[RECORDS SUPPLIED — start]

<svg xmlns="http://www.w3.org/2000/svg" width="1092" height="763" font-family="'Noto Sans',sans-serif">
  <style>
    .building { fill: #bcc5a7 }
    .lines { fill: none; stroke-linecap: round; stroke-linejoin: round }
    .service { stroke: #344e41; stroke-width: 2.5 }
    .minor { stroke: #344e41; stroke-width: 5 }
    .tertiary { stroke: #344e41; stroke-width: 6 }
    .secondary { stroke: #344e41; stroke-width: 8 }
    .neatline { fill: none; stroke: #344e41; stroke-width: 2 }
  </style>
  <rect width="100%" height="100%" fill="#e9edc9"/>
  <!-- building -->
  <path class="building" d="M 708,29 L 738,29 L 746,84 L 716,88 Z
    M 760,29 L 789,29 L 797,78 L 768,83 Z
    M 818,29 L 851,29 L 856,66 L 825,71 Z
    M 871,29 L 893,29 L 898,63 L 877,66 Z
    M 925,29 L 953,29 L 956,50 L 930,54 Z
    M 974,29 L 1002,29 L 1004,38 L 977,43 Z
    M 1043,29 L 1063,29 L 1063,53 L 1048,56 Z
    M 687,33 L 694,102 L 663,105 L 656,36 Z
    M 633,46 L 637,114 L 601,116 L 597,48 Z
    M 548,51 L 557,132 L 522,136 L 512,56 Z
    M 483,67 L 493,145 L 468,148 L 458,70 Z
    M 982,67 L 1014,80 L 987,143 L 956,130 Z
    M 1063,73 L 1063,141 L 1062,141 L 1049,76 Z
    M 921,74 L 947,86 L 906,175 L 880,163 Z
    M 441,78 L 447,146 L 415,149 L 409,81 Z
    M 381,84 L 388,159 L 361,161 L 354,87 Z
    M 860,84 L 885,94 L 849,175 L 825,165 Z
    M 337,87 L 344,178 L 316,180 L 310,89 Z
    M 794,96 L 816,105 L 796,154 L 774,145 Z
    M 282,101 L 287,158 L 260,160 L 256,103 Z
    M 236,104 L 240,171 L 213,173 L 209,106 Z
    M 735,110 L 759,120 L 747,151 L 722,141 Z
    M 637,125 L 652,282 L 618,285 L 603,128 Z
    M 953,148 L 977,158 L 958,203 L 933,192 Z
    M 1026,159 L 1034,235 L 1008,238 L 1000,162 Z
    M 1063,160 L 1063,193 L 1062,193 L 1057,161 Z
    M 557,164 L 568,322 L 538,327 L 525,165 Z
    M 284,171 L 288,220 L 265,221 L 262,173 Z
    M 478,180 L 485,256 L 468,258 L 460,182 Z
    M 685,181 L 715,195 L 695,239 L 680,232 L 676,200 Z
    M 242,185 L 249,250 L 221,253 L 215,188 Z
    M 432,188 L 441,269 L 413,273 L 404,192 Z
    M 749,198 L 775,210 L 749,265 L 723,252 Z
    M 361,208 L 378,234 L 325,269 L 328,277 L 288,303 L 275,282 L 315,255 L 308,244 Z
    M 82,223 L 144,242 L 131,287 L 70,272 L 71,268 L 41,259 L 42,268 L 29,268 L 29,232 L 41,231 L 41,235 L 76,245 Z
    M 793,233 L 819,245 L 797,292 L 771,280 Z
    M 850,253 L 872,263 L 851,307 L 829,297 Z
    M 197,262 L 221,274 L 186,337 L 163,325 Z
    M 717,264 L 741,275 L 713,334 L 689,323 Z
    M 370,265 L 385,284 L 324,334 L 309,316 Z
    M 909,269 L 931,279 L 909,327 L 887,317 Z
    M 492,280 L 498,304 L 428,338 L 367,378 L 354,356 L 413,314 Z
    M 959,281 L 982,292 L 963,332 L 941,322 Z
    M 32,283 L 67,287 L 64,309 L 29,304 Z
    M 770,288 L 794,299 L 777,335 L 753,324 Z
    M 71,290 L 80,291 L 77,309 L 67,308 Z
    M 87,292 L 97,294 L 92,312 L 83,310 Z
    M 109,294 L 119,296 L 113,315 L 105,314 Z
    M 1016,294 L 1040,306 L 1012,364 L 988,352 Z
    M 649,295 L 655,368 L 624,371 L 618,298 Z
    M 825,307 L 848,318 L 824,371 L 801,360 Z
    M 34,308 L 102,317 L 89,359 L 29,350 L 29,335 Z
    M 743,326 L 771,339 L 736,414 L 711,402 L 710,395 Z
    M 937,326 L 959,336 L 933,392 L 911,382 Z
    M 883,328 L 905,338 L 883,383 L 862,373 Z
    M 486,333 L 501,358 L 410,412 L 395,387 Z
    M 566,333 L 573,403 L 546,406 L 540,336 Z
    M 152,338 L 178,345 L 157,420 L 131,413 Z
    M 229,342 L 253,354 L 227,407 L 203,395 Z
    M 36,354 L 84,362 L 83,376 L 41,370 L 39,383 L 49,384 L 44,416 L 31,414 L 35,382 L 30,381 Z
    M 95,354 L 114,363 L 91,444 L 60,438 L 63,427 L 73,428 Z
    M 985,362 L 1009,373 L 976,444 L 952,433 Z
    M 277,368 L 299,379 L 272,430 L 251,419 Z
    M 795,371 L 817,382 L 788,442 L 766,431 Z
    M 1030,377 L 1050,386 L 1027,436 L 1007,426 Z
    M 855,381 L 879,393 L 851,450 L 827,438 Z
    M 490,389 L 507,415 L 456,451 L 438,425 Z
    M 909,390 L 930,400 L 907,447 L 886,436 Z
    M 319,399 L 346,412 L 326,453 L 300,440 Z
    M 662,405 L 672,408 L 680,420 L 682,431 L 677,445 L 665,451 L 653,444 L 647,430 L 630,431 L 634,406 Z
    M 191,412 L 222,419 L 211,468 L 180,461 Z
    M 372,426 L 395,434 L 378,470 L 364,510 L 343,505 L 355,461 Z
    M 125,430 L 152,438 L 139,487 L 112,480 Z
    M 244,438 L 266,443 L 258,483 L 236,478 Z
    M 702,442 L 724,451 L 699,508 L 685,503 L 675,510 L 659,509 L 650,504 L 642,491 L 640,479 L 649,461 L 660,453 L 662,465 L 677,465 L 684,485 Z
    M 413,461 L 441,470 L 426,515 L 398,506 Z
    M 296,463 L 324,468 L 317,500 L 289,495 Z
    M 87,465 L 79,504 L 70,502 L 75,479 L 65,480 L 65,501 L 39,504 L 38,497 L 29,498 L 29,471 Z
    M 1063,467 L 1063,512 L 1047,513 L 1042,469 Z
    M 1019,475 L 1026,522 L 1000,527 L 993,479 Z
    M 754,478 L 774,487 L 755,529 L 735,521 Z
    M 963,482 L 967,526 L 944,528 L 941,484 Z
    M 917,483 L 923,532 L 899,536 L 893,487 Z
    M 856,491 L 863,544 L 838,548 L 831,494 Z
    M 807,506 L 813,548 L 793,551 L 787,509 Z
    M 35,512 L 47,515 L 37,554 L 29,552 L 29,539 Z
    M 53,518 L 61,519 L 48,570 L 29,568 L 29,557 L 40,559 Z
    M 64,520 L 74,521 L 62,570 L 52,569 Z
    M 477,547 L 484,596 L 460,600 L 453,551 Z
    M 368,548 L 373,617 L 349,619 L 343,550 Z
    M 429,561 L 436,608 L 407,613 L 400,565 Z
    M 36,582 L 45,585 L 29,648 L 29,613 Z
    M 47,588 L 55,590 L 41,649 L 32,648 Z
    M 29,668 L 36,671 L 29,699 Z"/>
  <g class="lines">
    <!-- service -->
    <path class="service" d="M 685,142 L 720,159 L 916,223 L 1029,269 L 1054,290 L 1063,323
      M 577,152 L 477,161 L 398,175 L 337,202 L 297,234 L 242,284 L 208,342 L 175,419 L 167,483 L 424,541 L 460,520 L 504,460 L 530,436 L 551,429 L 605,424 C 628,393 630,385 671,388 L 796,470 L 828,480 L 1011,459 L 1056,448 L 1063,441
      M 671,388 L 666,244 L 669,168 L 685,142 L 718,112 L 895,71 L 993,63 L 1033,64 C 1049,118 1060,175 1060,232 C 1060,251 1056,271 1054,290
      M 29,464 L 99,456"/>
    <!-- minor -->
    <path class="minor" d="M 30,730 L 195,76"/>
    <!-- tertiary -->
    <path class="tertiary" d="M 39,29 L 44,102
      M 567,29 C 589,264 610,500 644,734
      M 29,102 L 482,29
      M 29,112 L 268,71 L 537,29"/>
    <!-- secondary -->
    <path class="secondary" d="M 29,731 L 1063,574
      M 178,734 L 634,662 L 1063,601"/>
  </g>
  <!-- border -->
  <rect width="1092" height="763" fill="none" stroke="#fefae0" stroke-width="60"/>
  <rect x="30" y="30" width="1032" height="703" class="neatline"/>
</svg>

[RECORDS SUPPLIED — finish]

:: WHAT THE TASK REQUIRES ::
Copy each line in the entries above where the word "fill" shows up.

:: SOLUTION ::
    .building { fill: #bcc5a7 }
    .lines { fill: none; stroke-linecap: round; stroke-linejoin: round }
    .neatline { fill: none; stroke: #344e41; stroke-width: 2 }
  <rect width="100%" height="100%" fill="#e9edc9"/>
  <rect width="1092" height="763" fill="none" stroke="#fefae0" stroke-width="60"/>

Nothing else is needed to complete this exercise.